Under the current rules, not all agricultural or business property will qualify for 100% reliefs, however where structured correctly it would likely be possible that a significant amount of value could, with minimal assets being subject to relief at only 50%. The changes proposed will see this shift with more value being subject to an 50% relief, an effective 20% Inheritance Tax rate, and only £1 million of combined qualifying business and agricultural value being subject to 100% relief.

Looking at the detail we do know:

  • We understand that the £1 million cap on 100% relief will die on the death of an individual.   Initially therefore you should be thinking about the viability of transferring qualifying assets to your spouse or civil partner where they are not using their £1 million allowance.  Such transfers should not result in any tax being due as they are exempt transfers for Inheritance Tax (“IHT”) and Capital Gains Tax (“CGT”) where the couple are living together.   The 2 year qualifying period for either Inheritance Tax reliefs will restart following the transfer and for this reason, coupled with more commercial considerations, this type of planning may not be suitable for all families, potentially resulting in a higher overall tax charge for the family.
  • Whereas generations of families have often left the ownership of a business in their names until death, more active lifetime transfers may be preferred going forwards.  We understand the £1m cap on 100% reliefs will be re-established should you survive a qualifying direct gift by 7 years.  Gifts into trust of qualifying assets however will likely use the donor’s lifetime allowance.  For most gifts of this type, it will be possible to defer the capital gain by claiming holdover relief meaning there is no upfront tax cost.  However, by doing this you are potentially increasing the CGT liabilities of the family should the asset be later sold, due to the loss of a CGT rebasing should it be held on your death.

Extracted records –

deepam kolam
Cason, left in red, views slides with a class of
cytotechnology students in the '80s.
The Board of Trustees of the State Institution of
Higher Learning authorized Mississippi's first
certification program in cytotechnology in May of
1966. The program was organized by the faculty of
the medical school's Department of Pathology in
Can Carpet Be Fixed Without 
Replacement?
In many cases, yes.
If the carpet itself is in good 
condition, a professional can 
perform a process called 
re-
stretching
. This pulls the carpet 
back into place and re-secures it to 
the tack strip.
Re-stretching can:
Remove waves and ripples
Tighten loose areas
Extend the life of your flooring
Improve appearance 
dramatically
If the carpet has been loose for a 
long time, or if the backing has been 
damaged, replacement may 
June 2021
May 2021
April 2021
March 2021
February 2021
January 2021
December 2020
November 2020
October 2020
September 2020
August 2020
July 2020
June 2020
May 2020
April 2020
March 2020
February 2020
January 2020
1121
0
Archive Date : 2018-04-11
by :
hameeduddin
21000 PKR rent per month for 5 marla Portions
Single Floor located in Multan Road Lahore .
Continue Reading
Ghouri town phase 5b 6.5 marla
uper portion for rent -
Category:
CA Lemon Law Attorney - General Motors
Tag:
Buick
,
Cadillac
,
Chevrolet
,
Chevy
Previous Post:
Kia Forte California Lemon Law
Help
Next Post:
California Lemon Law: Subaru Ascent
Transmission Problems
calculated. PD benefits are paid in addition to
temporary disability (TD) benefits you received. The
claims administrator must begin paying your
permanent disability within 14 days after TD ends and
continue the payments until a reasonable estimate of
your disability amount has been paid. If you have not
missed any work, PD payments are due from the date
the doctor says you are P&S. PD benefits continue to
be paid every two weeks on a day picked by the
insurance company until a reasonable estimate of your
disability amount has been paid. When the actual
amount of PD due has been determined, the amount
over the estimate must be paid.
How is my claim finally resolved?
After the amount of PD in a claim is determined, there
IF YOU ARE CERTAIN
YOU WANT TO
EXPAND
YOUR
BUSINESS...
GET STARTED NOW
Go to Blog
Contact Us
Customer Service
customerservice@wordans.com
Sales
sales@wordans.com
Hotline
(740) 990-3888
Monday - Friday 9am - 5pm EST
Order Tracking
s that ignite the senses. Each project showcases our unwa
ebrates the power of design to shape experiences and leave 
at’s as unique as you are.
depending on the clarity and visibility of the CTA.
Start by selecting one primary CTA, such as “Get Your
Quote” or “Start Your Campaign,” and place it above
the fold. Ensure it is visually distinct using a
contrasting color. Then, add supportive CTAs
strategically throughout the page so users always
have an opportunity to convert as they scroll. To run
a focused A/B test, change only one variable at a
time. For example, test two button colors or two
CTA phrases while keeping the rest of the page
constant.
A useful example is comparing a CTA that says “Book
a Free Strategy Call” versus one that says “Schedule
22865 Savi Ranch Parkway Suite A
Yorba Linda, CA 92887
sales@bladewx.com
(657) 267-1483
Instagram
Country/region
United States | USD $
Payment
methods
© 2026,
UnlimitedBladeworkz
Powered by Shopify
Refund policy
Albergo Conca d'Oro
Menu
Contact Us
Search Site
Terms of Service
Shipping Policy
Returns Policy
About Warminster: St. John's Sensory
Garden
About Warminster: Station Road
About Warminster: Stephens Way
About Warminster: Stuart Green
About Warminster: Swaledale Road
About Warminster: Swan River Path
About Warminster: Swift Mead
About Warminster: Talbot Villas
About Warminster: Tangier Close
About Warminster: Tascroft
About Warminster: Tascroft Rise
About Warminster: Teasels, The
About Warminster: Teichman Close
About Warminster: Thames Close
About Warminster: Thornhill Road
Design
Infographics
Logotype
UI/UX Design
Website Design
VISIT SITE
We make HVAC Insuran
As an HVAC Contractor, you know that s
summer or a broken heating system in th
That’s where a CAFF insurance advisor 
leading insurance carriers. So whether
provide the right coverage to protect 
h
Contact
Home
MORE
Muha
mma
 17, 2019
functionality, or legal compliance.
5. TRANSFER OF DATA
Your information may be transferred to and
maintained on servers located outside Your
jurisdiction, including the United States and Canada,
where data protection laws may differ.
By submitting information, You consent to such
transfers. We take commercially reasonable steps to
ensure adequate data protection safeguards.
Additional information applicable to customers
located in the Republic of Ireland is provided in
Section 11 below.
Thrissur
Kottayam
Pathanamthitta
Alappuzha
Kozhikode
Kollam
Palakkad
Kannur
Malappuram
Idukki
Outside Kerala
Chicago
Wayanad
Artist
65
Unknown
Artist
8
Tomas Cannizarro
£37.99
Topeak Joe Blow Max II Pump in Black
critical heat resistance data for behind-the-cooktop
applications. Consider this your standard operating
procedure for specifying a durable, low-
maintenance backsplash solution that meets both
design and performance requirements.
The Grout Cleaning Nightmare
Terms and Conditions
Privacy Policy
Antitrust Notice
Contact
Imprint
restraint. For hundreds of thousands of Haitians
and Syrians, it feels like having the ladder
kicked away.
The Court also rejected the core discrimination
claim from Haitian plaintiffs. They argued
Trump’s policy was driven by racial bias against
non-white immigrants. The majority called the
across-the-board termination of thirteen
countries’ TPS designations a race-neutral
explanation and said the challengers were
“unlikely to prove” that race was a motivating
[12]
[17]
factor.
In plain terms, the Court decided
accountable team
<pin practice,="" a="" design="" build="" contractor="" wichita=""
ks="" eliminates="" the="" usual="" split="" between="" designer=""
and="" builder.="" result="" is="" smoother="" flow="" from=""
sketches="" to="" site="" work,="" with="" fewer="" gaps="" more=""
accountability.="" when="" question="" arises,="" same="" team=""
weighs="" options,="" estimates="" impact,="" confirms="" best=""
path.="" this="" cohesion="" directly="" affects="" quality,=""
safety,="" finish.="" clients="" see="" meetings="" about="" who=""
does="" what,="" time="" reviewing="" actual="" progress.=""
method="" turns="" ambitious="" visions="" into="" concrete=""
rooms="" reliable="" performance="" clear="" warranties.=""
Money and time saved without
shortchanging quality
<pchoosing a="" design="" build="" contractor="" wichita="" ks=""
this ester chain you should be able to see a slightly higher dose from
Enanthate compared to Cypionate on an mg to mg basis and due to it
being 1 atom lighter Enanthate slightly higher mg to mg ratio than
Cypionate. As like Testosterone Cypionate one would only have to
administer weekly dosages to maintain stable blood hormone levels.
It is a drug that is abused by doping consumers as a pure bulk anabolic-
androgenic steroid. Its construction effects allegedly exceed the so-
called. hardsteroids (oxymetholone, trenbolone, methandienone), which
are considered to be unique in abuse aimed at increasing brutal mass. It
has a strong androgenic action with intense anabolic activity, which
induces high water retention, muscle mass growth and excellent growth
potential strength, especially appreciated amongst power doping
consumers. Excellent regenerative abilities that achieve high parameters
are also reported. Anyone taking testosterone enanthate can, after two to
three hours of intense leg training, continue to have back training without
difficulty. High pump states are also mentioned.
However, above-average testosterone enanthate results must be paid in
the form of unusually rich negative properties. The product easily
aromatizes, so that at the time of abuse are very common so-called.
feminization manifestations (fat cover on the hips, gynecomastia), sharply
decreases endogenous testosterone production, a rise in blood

Exercise requirements –
In the inheritance tax text, how many years must someone survive a qualifying direct gift for the £1 million cap on 100% reliefs to be re-established?

Finished task –
7 years.